CNBC Africa's Onyi Sunday discussed the findings of this report with Muleya Mwananyanda, Deputy Director for South Africa at Amnesty International.

READ THE HIGHLIGHTS FROM THE CONVERSATION BELOW OR WATCH THE VIDEO:

“In Africa we have seen, broadly, a decline in the respect for human rights. This is disappointing for us. There are three things that we have noticed, so there is heavy repression on people with dissenting views. We’ve also seen governments disrespecting institutions that are set up to protect people’s rights. There’s also genuinely an increase around refugees being treated badly by government.”

-          Muleya Mwananyanda, Deputy Director for South Africa at Amnesty International.

“There are some positives and some negatives that have happened, but obviously we are more alarmed by the negative things that have happened.
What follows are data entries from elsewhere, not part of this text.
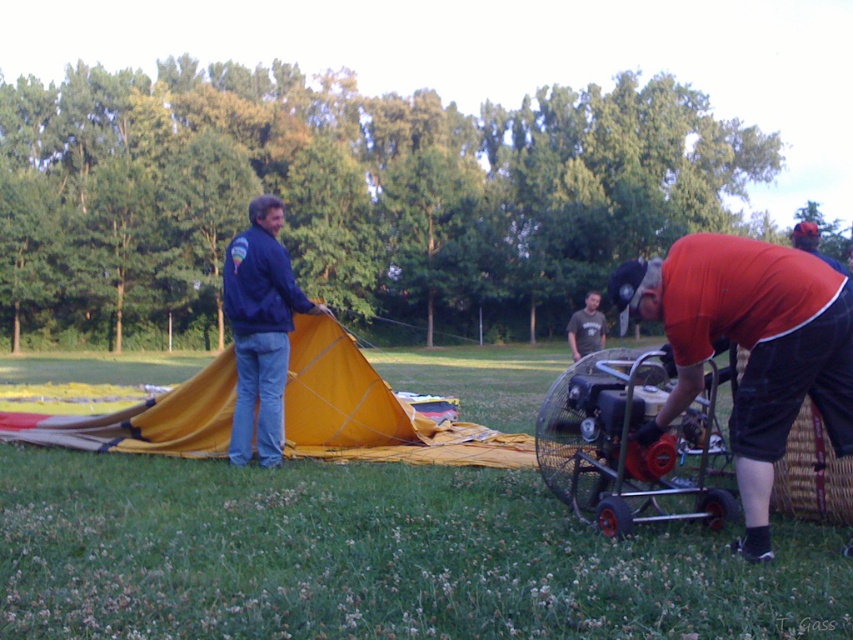
You are a photographer standing in the field and want to take a picture of the matte blue jacket at center and the yellow fabric tent at left. Which object should you adjust your camera focus to first if you want both to be in focus?

The matte blue jacket at center is behind the yellow fabric tent at left, so you should focus on the matte blue jacket at center first to ensure both are in focus.

You are standing in the grassy field and need to reach the propane tank cart operated by the man in the red shirt. There is a yellow fabric tent at left in your way. Based on its position, can you walk around it to the right side to get to the cart?

The yellow fabric tent at left is located at point (373, 412), so yes, you can walk around it to the right side to reach the propane tank cart operated by the man in the red shirt.

You are a safety inspector checking the setup for the hot air balloon launch. The safety guidelines state that the distance between the metallic red engine at center and the matte blue jacket at center must be at least 10 feet to ensure safety. Based on the scene provided, is the current distance compliant with the safety guidelines?

The metallic red engine at center and the matte blue jacket at center are 9.23 feet apart from each other, which is less than the required 10 feet. Therefore, the current distance does not comply with the safety guidelines.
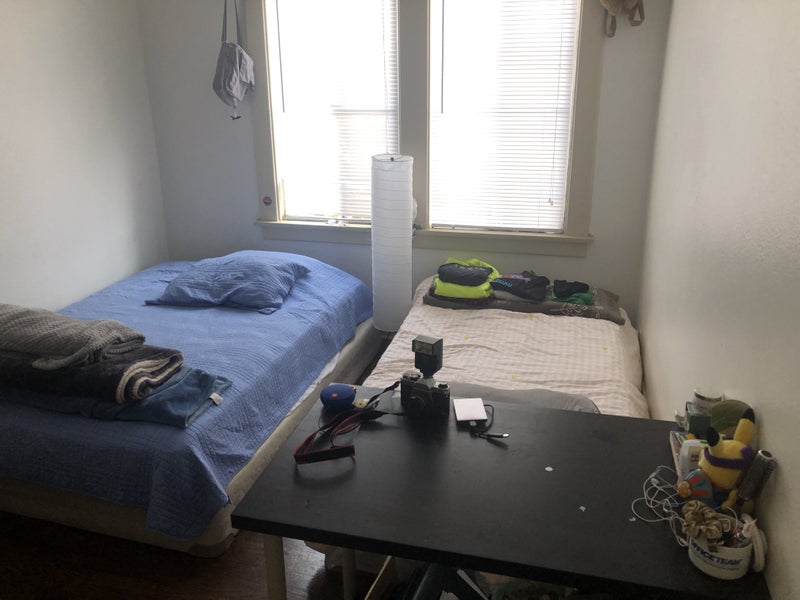
Find the location of a particular element. This screenshot has height=600, width=800. table is located at coordinates (562, 505).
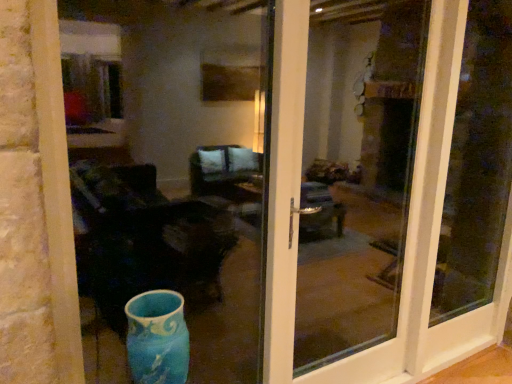
You are a GUI agent. You are given a task and a screenshot of the screen. Output one action in this format:
    pyautogui.click(x=<x>, y=<y>)
    Task: Click on the white glossy door at center
    The width and height of the screenshot is (512, 384).
    Given the screenshot: What is the action you would take?
    pyautogui.click(x=393, y=191)

What is the approximate width of white glossy door at center?

It is 9.64 centimeters.

In order to face white glossy door at center, should I rotate leftwards or rightwards?

To align with it, rotate right about 14.437°.

What do you see at coordinates (393, 191) in the screenshot? This screenshot has height=384, width=512. I see `white glossy door at center` at bounding box center [393, 191].

Find the location of a particular element. Image resolution: width=512 pixels, height=384 pixels. white glossy door at center is located at coordinates (393, 191).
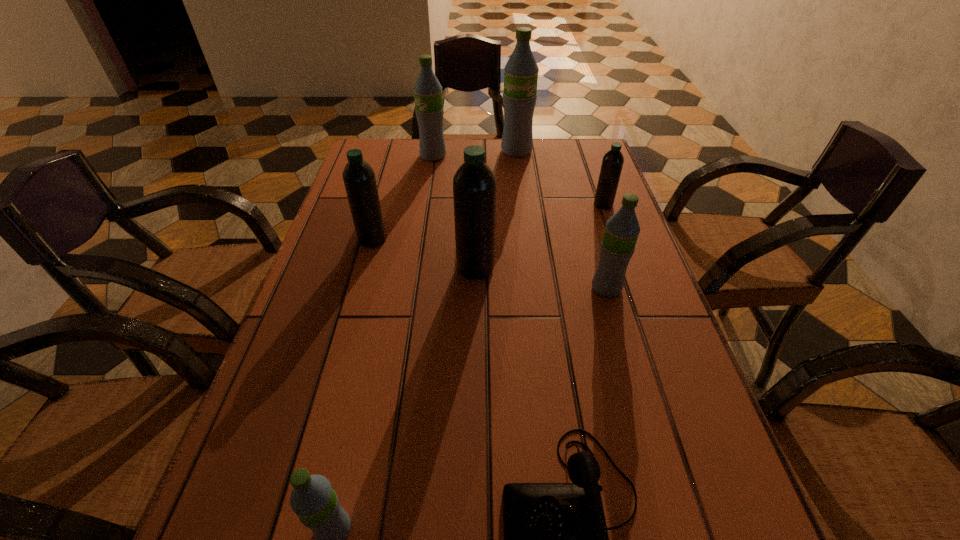
Where is `green water bottle that stands as the closest to the second biggest green water bottle`? The width and height of the screenshot is (960, 540). green water bottle that stands as the closest to the second biggest green water bottle is located at coordinates (521, 71).

Identify which black water bottle is located as the nearest to the nearest green water bottle. Please provide its 2D coordinates. Your answer should be formatted as a tuple, i.e. [(x, y)], where the tuple contains the x and y coordinates of a point satisfying the conditions above.

[(474, 184)]

Locate an element on the screen. Image resolution: width=960 pixels, height=540 pixels. the closest black water bottle to the rightmost green water bottle is located at coordinates (474, 184).

At what (x,y) coordinates should I click in order to perform the action: click on free space that satisfies the following two spatial constraints: 1. on the back side of the third smallest green water bottle; 2. on the right side of the second biggest black water bottle. Please return your answer as a coordinate pair (x, y). Looking at the image, I should click on tap(396, 156).

This screenshot has width=960, height=540. Find the location of `free region that satisfies the following two spatial constraints: 1. on the back side of the second farthest black water bottle; 2. on the left side of the third farthest water bottle`. free region that satisfies the following two spatial constraints: 1. on the back side of the second farthest black water bottle; 2. on the left side of the third farthest water bottle is located at coordinates (382, 205).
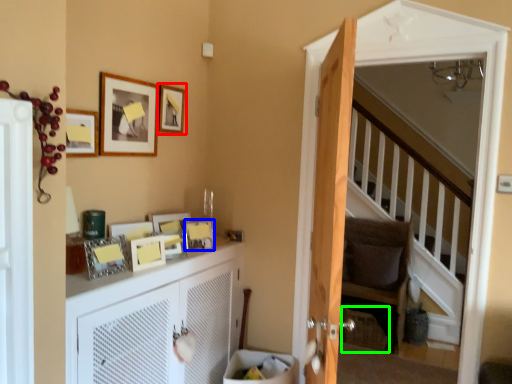
Question: Estimate the real-world distances between objects in this image. Which object is farther from picture frame (highlighted by a red box), picture frame (highlighted by a blue box) or basket (highlighted by a green box)?

Choices:
 (A) picture frame
 (B) basket

Answer: (B)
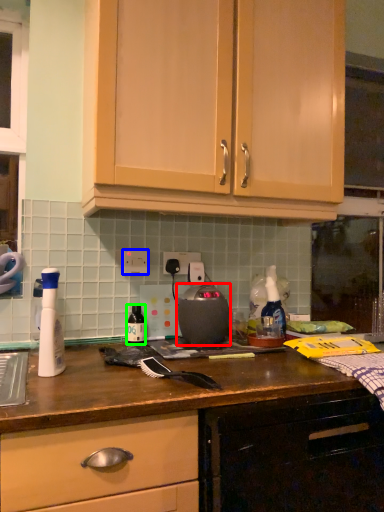
Question: Which is farther away from home appliance (highlighted by a red box)? electric outlet (highlighted by a blue box) or bottle (highlighted by a green box)?

Choices:
 (A) electric outlet
 (B) bottle

Answer: (A)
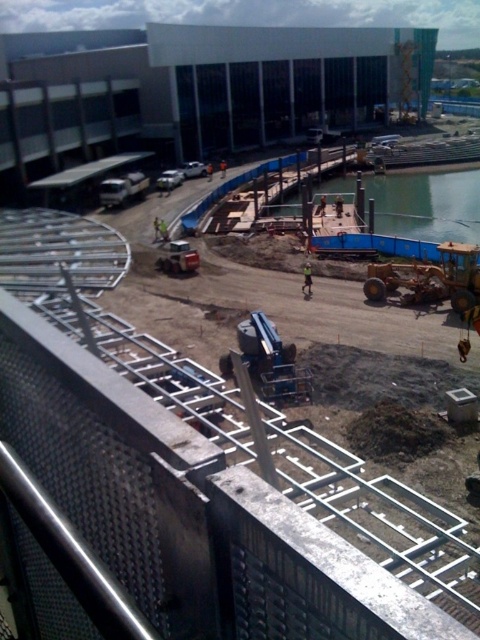
Question: Is yellow rubber tractor at lower right to the right of metallic blue truck at center from the viewer's perspective?

Choices:
 (A) no
 (B) yes

Answer: (B)

Question: Is the position of yellow rubber tractor at lower right more distant than that of metallic blue truck at center?

Choices:
 (A) no
 (B) yes

Answer: (A)

Question: Considering the relative positions of metallic blue crane at center and green reflective safety vest at center in the image provided, where is metallic blue crane at center located with respect to green reflective safety vest at center?

Choices:
 (A) above
 (B) below

Answer: (B)

Question: Which object appears closest to the camera in this image?

Choices:
 (A) metallic blue crane at center
 (B) yellow rubber tractor at lower right

Answer: (A)

Question: Which point appears farthest from the camera in this image?

Choices:
 (A) (478, 264)
 (B) (301, 289)

Answer: (B)

Question: Among these points, which one is nearest to the camera?

Choices:
 (A) (305, 269)
 (B) (162, 256)

Answer: (A)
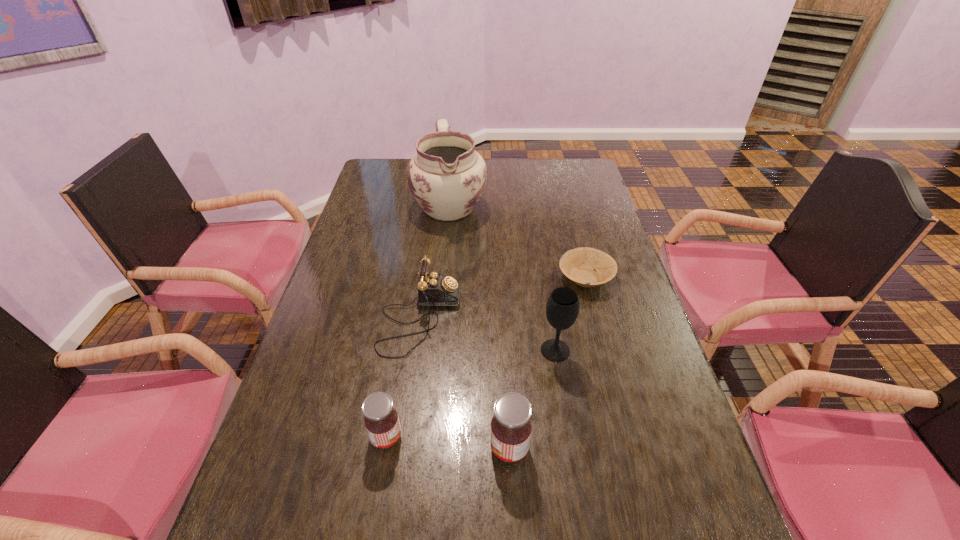
Please show where to add a jam on the right while keeping spacing even. Please provide its 2D coordinates. Your answer should be formatted as a tuple, i.e. [(x, y)], where the tuple contains the x and y coordinates of a point satisfying the conditions above.

[(637, 460)]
For example there’s lots of conflict happening in parts of Africa. You have, in east and the whole of Africa, Al Shabaab, that has continued to abuse human rights. You also have, in other parts of Africa, in Cameroon, Nigeria, activities of Boko Haram, but the government of those countries have also not really clothed themselves in glory.”

-          Muleya Mwananyanda, Deputy Director for South Africa at Amnesty International.

[video]

“We still have a political crisis happening in Burundi and we still have governments here in Southern Africa for example, where repression has become the order of the day and I have in mind what is happening in Angola right now where 15 youth activists were arrested merely for expressing their opinions. This should not be happening in this day and age.”

-          Muleya Mwananyanda, Deputy Director for South Africa at Amnesty International.

“There is quite a lot that government can do, and of course the war factors are both state elements and non-state factors. But the government has the responsibility to ensure that they respect the rights of people, particularly the civilians. In Nigeria, last year, we just released a report that actually outlined crimes committed by state agents during the war to sniff out Boko Haram. So they can stop that, that is a start.”

Muleya Mwananyanda, Deputy Director for South Africa at Amnesty International.